The humanized mouse models are only recently available and are currently being optimized. In addition to the study of hepatotropic viruses, the next challenge will consist of evaluating these humanized mice in several well-described liver disease models, e.g. hepatotoxin fibrosis, NALD, and ALD models. The combination of human hepatocellular metabolism and human immune repertoire will likely provide a relevant system for the study of liver damage and wound healing response in liver diseases.
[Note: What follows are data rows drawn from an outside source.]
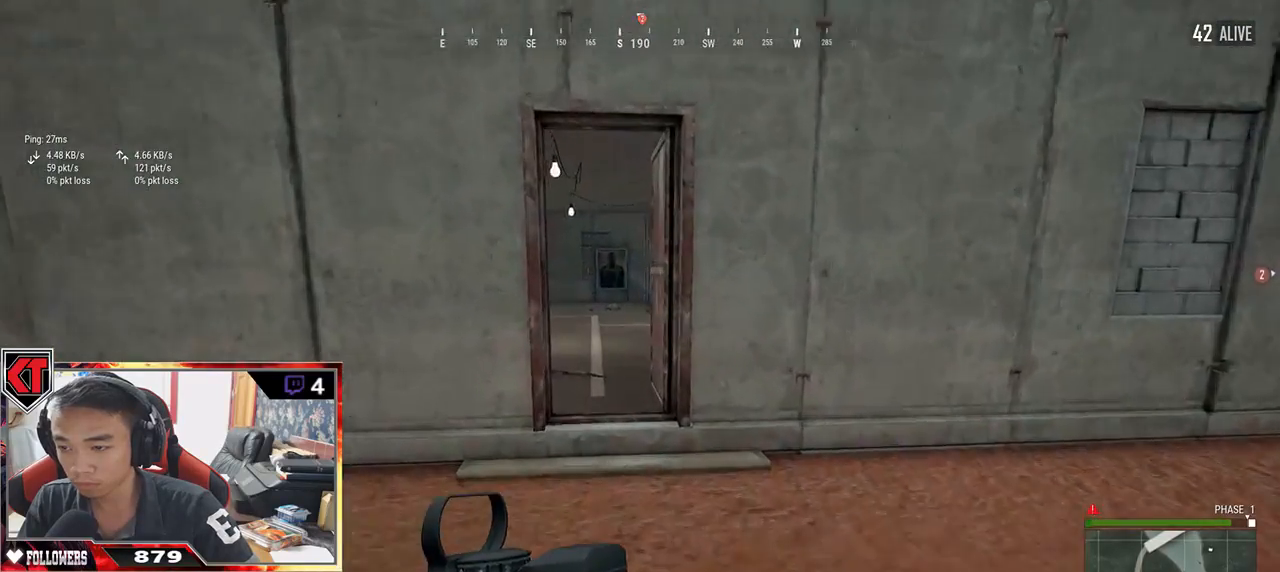
{"keys": ["w"], "mouse": [], "events": [[483, "shift", "up"]]}
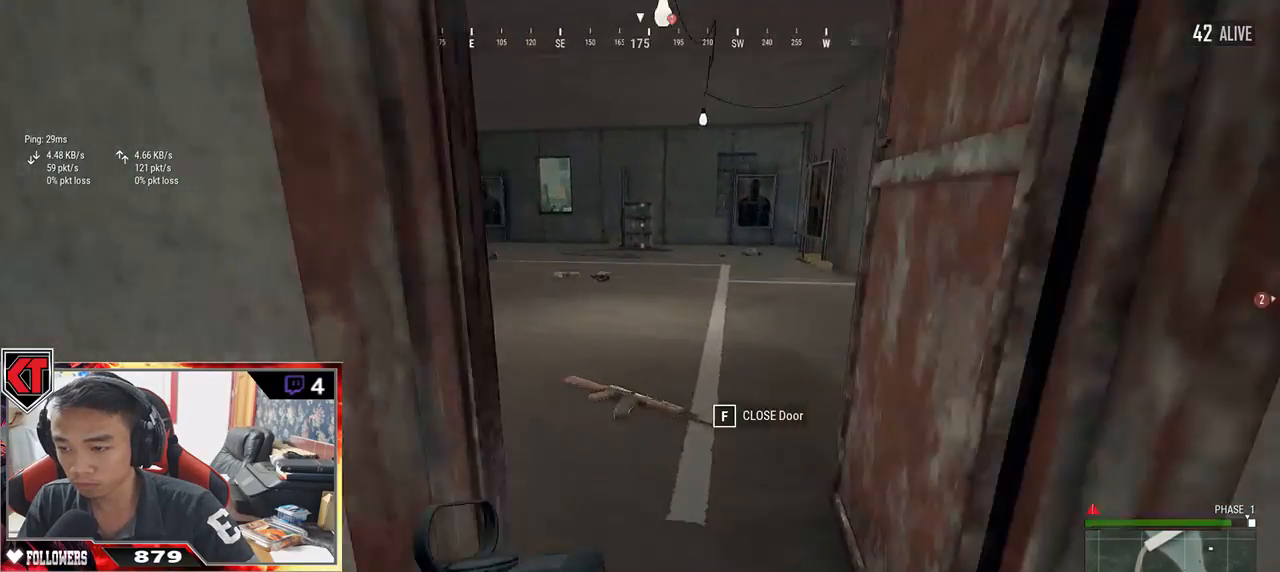
{"keys": ["a", "w"], "mouse": [], "events": [[217, "a", "down"]]}
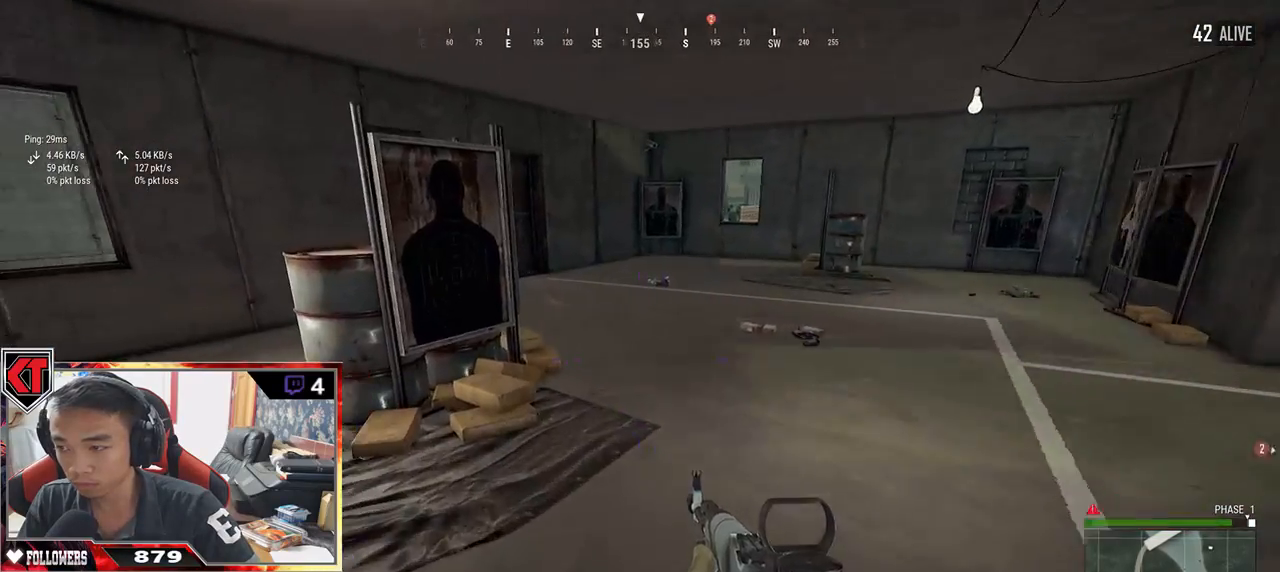
{"keys": ["d", "w"], "mouse": [], "events": [[450, "a", "up"], [483, "d", "down"]]}
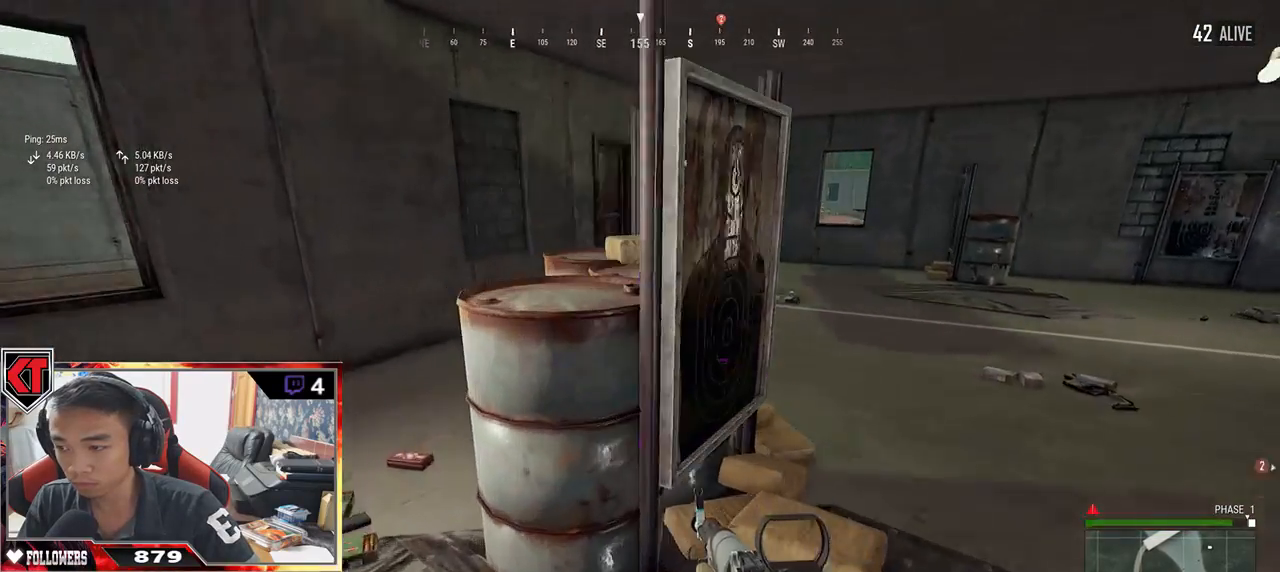
{"keys": ["d", "w"], "mouse": [], "events": []}
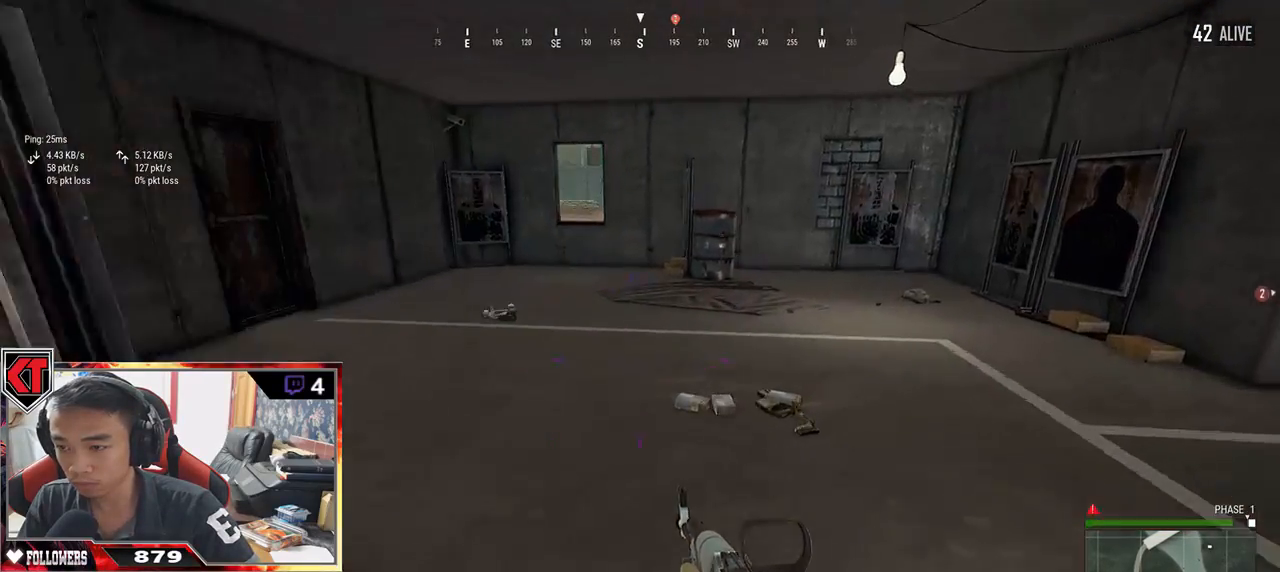
{"keys": ["a", "w"], "mouse": [], "events": [[83, "d", "up"], [150, "a", "down"]]}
The results of these developments are eagerly awaited. Only the future will tell whether these new models will be instrumental in generating new information regarding disease mechanisms in humans and variation in susceptibility between animals and humans. However, immune-deficiency, immune mismatch or mosaicism, the lack of other human hepatic cell types like HSCs, the variable rate of human hepatocyte engraftment, and the inevitable interactions between the humanized liver and the non-humanized extrahepatic environment might be major limitations of such approaches.